*Goal of the exercise*:
Output the listing below verbatim.

*Supplied data*:
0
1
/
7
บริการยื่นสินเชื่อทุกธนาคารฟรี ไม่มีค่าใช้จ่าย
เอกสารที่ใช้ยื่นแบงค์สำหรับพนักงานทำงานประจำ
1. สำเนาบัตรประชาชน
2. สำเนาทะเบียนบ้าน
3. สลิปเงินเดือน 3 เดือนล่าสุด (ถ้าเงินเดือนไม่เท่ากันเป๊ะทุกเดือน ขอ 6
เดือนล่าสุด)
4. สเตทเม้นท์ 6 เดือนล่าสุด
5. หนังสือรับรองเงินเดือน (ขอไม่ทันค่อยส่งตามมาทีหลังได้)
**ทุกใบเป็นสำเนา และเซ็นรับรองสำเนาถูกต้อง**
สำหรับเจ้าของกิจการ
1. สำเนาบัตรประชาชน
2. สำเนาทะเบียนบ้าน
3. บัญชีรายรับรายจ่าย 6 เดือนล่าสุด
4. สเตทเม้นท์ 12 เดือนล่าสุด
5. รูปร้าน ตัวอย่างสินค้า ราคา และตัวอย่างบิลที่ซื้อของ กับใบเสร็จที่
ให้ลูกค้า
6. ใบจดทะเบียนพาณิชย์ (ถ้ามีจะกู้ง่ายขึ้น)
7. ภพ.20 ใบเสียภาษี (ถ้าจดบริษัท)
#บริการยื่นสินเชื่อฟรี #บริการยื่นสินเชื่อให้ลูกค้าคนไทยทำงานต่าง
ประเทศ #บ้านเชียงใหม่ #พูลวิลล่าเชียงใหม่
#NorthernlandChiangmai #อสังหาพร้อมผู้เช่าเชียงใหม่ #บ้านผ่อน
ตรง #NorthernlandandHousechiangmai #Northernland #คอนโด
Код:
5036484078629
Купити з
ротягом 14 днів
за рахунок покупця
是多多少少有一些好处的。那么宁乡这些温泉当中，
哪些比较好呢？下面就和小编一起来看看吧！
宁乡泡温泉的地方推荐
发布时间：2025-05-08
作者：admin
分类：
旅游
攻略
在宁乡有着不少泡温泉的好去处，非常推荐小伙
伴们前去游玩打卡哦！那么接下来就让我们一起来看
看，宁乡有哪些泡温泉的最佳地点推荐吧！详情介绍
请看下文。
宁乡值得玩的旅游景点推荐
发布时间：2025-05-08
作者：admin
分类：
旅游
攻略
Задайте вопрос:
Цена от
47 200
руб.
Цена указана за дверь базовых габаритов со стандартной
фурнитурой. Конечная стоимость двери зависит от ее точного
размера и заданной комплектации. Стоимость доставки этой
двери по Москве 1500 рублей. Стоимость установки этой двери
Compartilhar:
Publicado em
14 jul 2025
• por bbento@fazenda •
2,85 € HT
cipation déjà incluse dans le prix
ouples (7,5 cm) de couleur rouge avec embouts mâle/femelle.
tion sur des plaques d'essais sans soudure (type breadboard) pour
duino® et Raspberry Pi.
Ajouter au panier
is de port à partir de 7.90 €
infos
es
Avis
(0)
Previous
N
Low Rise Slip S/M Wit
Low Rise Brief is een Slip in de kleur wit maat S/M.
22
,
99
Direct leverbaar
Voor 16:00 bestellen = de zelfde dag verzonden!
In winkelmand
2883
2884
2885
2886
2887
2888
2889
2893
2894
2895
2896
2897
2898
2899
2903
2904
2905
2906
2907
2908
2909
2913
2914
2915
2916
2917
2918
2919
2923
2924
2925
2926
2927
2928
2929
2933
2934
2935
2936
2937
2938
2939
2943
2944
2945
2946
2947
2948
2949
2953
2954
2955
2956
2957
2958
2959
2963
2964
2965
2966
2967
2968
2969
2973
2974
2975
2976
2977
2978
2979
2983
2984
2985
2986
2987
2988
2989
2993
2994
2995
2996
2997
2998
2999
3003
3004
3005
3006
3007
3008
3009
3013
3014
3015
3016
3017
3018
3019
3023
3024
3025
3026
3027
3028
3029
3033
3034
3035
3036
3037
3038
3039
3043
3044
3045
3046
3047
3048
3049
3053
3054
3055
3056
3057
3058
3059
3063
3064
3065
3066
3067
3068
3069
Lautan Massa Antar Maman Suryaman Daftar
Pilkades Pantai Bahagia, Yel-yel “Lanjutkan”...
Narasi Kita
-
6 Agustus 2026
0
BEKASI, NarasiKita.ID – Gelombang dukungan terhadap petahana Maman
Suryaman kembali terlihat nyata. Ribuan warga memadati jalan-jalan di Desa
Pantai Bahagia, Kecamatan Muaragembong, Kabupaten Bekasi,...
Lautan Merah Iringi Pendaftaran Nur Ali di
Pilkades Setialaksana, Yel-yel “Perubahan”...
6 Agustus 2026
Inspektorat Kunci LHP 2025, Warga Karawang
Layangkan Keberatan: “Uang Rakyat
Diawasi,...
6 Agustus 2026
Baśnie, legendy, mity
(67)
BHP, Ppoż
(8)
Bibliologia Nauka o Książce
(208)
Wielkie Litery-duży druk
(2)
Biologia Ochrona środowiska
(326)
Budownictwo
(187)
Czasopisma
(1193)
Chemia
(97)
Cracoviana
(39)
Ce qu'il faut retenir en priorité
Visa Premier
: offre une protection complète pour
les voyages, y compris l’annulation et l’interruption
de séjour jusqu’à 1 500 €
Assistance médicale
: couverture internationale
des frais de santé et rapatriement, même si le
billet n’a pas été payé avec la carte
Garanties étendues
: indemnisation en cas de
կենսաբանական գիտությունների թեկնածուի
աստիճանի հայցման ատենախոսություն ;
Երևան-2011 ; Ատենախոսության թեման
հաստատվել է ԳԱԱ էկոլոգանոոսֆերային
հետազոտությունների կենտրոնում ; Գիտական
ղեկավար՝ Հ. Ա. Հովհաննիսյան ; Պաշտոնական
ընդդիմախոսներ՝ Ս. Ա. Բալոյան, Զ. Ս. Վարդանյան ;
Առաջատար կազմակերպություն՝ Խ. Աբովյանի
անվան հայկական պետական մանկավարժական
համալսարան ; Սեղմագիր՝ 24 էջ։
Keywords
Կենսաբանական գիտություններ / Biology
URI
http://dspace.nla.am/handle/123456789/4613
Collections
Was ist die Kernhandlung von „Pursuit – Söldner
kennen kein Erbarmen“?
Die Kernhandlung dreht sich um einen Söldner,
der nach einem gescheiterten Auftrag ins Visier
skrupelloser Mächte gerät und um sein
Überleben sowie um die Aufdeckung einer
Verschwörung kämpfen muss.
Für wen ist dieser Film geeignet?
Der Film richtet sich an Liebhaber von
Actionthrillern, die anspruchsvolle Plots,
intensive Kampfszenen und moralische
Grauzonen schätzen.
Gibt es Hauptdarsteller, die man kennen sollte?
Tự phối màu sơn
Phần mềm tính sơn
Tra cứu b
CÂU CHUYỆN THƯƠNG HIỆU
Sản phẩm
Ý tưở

*Task output*:
0
1
/
7
บริการยื่นสินเชื่อทุกธนาคารฟรี ไม่มีค่าใช้จ่าย
เอกสารที่ใช้ยื่นแบงค์สำหรับพนักงานทำงานประจำ
1. สำเนาบัตรประชาชน
2. สำเนาทะเบียนบ้าน
3. สลิปเงินเดือน 3 เดือนล่าสุด (ถ้าเงินเดือนไม่เท่ากันเป๊ะทุกเดือน ขอ 6
เดือนล่าสุด)
4. สเตทเม้นท์ 6 เดือนล่าสุด
5. หนังสือรับรองเงินเดือน (ขอไม่ทันค่อยส่งตามมาทีหลังได้)
**ทุกใบเป็นสำเนา และเซ็นรับรองสำเนาถูกต้อง**
สำหรับเจ้าของกิจการ
1. สำเนาบัตรประชาชน
2. สำเนาทะเบียนบ้าน
3. บัญชีรายรับรายจ่าย 6 เดือนล่าสุด
4. สเตทเม้นท์ 12 เดือนล่าสุด
5. รูปร้าน ตัวอย่างสินค้า ราคา และตัวอย่างบิลที่ซื้อของ กับใบเสร็จที่
ให้ลูกค้า
6. ใบจดทะเบียนพาณิชย์ (ถ้ามีจะกู้ง่ายขึ้น)
7. ภพ.20 ใบเสียภาษี (ถ้าจดบริษัท)
#บริการยื่นสินเชื่อฟรี #บริการยื่นสินเชื่อให้ลูกค้าคนไทยทำงานต่าง
ประเทศ #บ้านเชียงใหม่ #พูลวิลล่าเชียงใหม่
#NorthernlandChiangmai #อสังหาพร้อมผู้เช่าเชียงใหม่ #บ้านผ่อน
ตรง #NorthernlandandHousechiangmai #Northernland #คอนโด
Код:
5036484078629
Купити з
ротягом 14 днів
за рахунок покупця
是多多少少有一些好处的。那么宁乡这些温泉当中，
哪些比较好呢？下面就和小编一起来看看吧！
宁乡泡温泉的地方推荐
发布时间：2025-05-08
作者：admin
分类：
旅游
攻略
在宁乡有着不少泡温泉的好去处，非常推荐小伙
伴们前去游玩打卡哦！那么接下来就让我们一起来看
看，宁乡有哪些泡温泉的最佳地点推荐吧！详情介绍
请看下文。
宁乡值得玩的旅游景点推荐
发布时间：2025-05-08
作者：admin
分类：
旅游
攻略
Задайте вопрос:
Цена от
47 200
руб.
Цена указана за дверь базовых габаритов со стандартной
фурнитурой. Конечная стоимость двери зависит от ее точного
размера и заданной комплектации. Стоимость доставки этой
двери по Москве 1500 рублей. Стоимость установки этой двери
Compartilhar:
Publicado em
14 jul 2025
• por bbento@fazenda •
2,85 € HT
cipation déjà incluse dans le prix
ouples (7,5 cm) de couleur rouge avec embouts mâle/femelle.
tion sur des plaques d'essais sans soudure (type breadboard) pour
duino® et Raspberry Pi.
Ajouter au panier
is de port à partir de 7.90 €
infos
es
Avis
(0)
Previous
N
Low Rise Slip S/M Wit
Low Rise Brief is een Slip in de kleur wit maat S/M.
22
,
99
Direct leverbaar
Voor 16:00 bestellen = de zelfde dag verzonden!
In winkelmand
2883
2884
2885
2886
2887
2888
2889
2893
2894
2895
2896
2897
2898
2899
2903
2904
2905
2906
2907
2908
2909
2913
2914
2915
2916
2917
2918
2919
2923
2924
2925
2926
2927
2928
2929
2933
2934
2935
2936
2937
2938
2939
2943
2944
2945
2946
2947
2948
2949
2953
2954
2955
2956
2957
2958
2959
2963
2964
2965
2966
2967
2968
2969
2973
2974
2975
2976
2977
2978
2979
2983
2984
2985
2986
2987
2988
2989
2993
2994
2995
2996
2997
2998
2999
3003
3004
3005
3006
3007
3008
3009
3013
3014
3015
3016
3017
3018
3019
3023
3024
3025
3026
3027
3028
3029
3033
3034
3035
3036
3037
3038
3039
3043
3044
3045
3046
3047
3048
3049
3053
3054
3055
3056
3057
3058
3059
3063
3064
3065
3066
3067
3068
3069
Lautan Massa Antar Maman Suryaman Daftar
Pilkades Pantai Bahagia, Yel-yel “Lanjutkan”...
Narasi Kita
-
6 Agustus 2026
0
BEKASI, NarasiKita.ID – Gelombang dukungan terhadap petahana Maman
Suryaman kembali terlihat nyata. Ribuan warga memadati jalan-jalan di Desa
Pantai Bahagia, Kecamatan Muaragembong, Kabupaten Bekasi,...
Lautan Merah Iringi Pendaftaran Nur Ali di
Pilkades Setialaksana, Yel-yel “Perubahan”...
6 Agustus 2026
Inspektorat Kunci LHP 2025, Warga Karawang
Layangkan Keberatan: “Uang Rakyat
Diawasi,...
6 Agustus 2026
Baśnie, legendy, mity
(67)
BHP, Ppoż
(8)
Bibliologia Nauka o Książce
(208)
Wielkie Litery-duży druk
(2)
Biologia Ochrona środowiska
(326)
Budownictwo
(187)
Czasopisma
(1193)
Chemia
(97)
Cracoviana
(39)
Ce qu'il faut retenir en priorité
Visa Premier
: offre une protection complète pour
les voyages, y compris l’annulation et l’interruption
de séjour jusqu’à 1 500 €
Assistance médicale
: couverture internationale
des frais de santé et rapatriement, même si le
billet n’a pas été payé avec la carte
Garanties étendues
: indemnisation en cas de
կենսաբանական գիտությունների թեկնածուի
աստիճանի հայցման ատենախոսություն ;
Երևան-2011 ; Ատենախոսության թեման
հաստատվել է ԳԱԱ էկոլոգանոոսֆերային
հետազոտությունների կենտրոնում ; Գիտական
ղեկավար՝ Հ. Ա. Հովհաննիսյան ; Պաշտոնական
ընդդիմախոսներ՝ Ս. Ա. Բալոյան, Զ. Ս. Վարդանյան ;
Առաջատար կազմակերպություն՝ Խ. Աբովյանի
անվան հայկական պետական մանկավարժական
համալսարան ; Սեղմագիր՝ 24 էջ։
Keywords
Կենսաբանական գիտություններ / Biology
URI
http://dspace.nla.am/handle/123456789/4613
Collections
Was ist die Kernhandlung von „Pursuit – Söldner
kennen kein Erbarmen“?
Die Kernhandlung dreht sich um einen Söldner,
der nach einem gescheiterten Auftrag ins Visier
skrupelloser Mächte gerät und um sein
Überleben sowie um die Aufdeckung einer
Verschwörung kämpfen muss.
Für wen ist dieser Film geeignet?
Der Film richtet sich an Liebhaber von
Actionthrillern, die anspruchsvolle Plots,
intensive Kampfszenen und moralische
Grauzonen schätzen.
Gibt es Hauptdarsteller, die man kennen sollte?
Tự phối màu sơn
Phần mềm tính sơn
Tra cứu b
CÂU CHUYỆN THƯƠNG HIỆU
Sản phẩm
Ý tưở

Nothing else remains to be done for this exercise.